• REQUIREMENT 1: According to the article about the Cobb County commission district map, in which commission district does the address Adams used to qualify fall under the home rule map?
• REQUIREMENT 2: Carry on the news article about the Cobb County commission district challenge from its final sentence.

• SUPPLIED PASSAGE:
Written by Jake Busch jbusch@mdjonline.com | Mar 18, 2024 | Uncategorized | Print PDF

Confusion again reigned over the Cobb Board of Commissioners electoral district map Friday afternoon when political activist Mindy Seger successfully challenged a Republican’s candidacy for the District 2 commission seat.

The reason for the challenge: Candidate Alicia Adams does not live in Commission District 2 under the “home rule” map passed by the commission’s Democratic majority at the end of 2022, Seger alleged.

The Cobb Board of Elections voted 4-1 to rule that Adams is not qualified to run for District 2 based on her residence outside the district. Debbie Fisher, the Cobb Republican Party’s appointee to the elections board, voted against the disqualification.

The three Democrats on the county commission, Chairwoman Lisa Cupid and commissioners Jerica Richardson and Monique Sheffield, instituted the home rule map in a bid to keep Richardson in office. A state map, passed at the start of 2022, drew the east Cobb commissioner out of District 2.

Though Cobb Superior Court Judge Ann Harris ruled in January that Cupid’s home rule resolution was unconstitutional, the county appealed the decision to the Supreme Court of Georgia, which is scheduled to hear the case on April 17. Until then, Cupid says the home rule map is the one the county is going by.

The Cobb Board of Elections has also confirmed it is going with the home rule map until the state high court rules on the appeal.

After Seger laid out her case — an Open Records Request from the county showed that the address Adams used for her candidate qualification is in District 3, not District 2, under the home rule map — Chuck Boring, Adams’ attorney, pressed Seger on the constitutionality of the home rule map and the elections board keeping the home rule map in place.

“So the board is doing something contrary to what a Superior Court judge has ordered, do you agree with that?” Boring asked Seger.

“I see their statement for what it is,” Seger responded. “Those were the rules that were set forth by this board to be followed by all candidates.”

The elections board, then, is “actually usurping the role of the courts in making their own decisions in spite of what the court held,” Boring said.

Seger said it was not for her to make a ruling on that question.

In asking the Board of Elections to deny Seger’s challenge, Boring pinned the confusion on the Board of Commissioners, which he said is not legally able to keep its map in place over Judge Harris’ decision.

“The Board of Commissioners does not have the authority to overrule a Superior Court judge in a legal proceeding,” Boring said.

Cobb Elections Director Tate Fall noted the county elections office does not run qualifying for partisan candidates.

• RECORDED DATA:
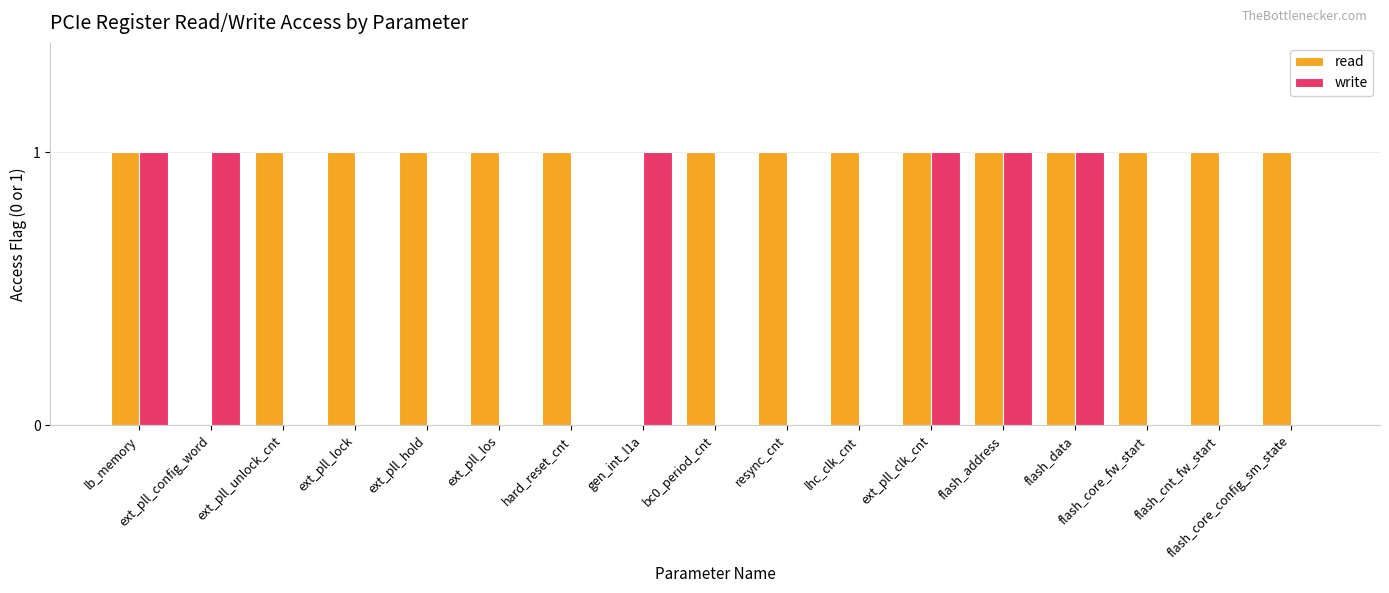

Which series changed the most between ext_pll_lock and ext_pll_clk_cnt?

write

• WRITTEN ANSWER 1: District 3.

• WRITTEN ANSWER 2:
Those candidates qualify with their respective parties, and their declarations of candidacy and affidavits attesting to their residence in the districts they are running in are shared with the county.

Fall said Adams’ qualification documents were accompanied by a letter from Cobb Republican Party Chair Salleigh Grubbs explaining that the party was not sure which map was in place.

Grubbs told the MDJ the goal of that letter was to ensure that, in the case the Supreme Court of Georgia rules Cupid’s home rule map is unconstitutional, the party would have a candidate — in this case, Adams — running in the District 2 race under the map passed by the legislature in 2022.

The letter was also sent to demonstrate the uncertainty around which map is in place.

“This is one of those cases where it has become a hot mess express,” Grubbs said.

What will happen, Grubbs asked, if the high court tosses the home rule map in April.

Adams, she said, would have been their candidate.

After the hearing, Boring told the MDJ he and his client expected the decision and did not blame the elections board.

“The Board of Elections has been hamstrung by the decisions of the Board of Commissioners,” Boring said.

He plans to appeal the decision to Cobb Superior Court. That appeal can be filed within 10 days of the Board of Elections filing the formal order upholding Seger’s challenge.

Seger, who has served as executive director of Commissioner Richardson’s group, For Which It Stance, said it is unfortunate there is continued confusion over the maps, but that her challenge was an effort to ensure accountability in the elections process.

“Given the Board of Elections needed to move forward based on the elections schedule and what they’re charged with doing, getting ballots ready, getting ballots out the door,” Seger said. “In doing this, rules had to be set, and those rules have to be followed. What the judicial is going to do with that or what happens from there is something we’re all kind of learning as we go.”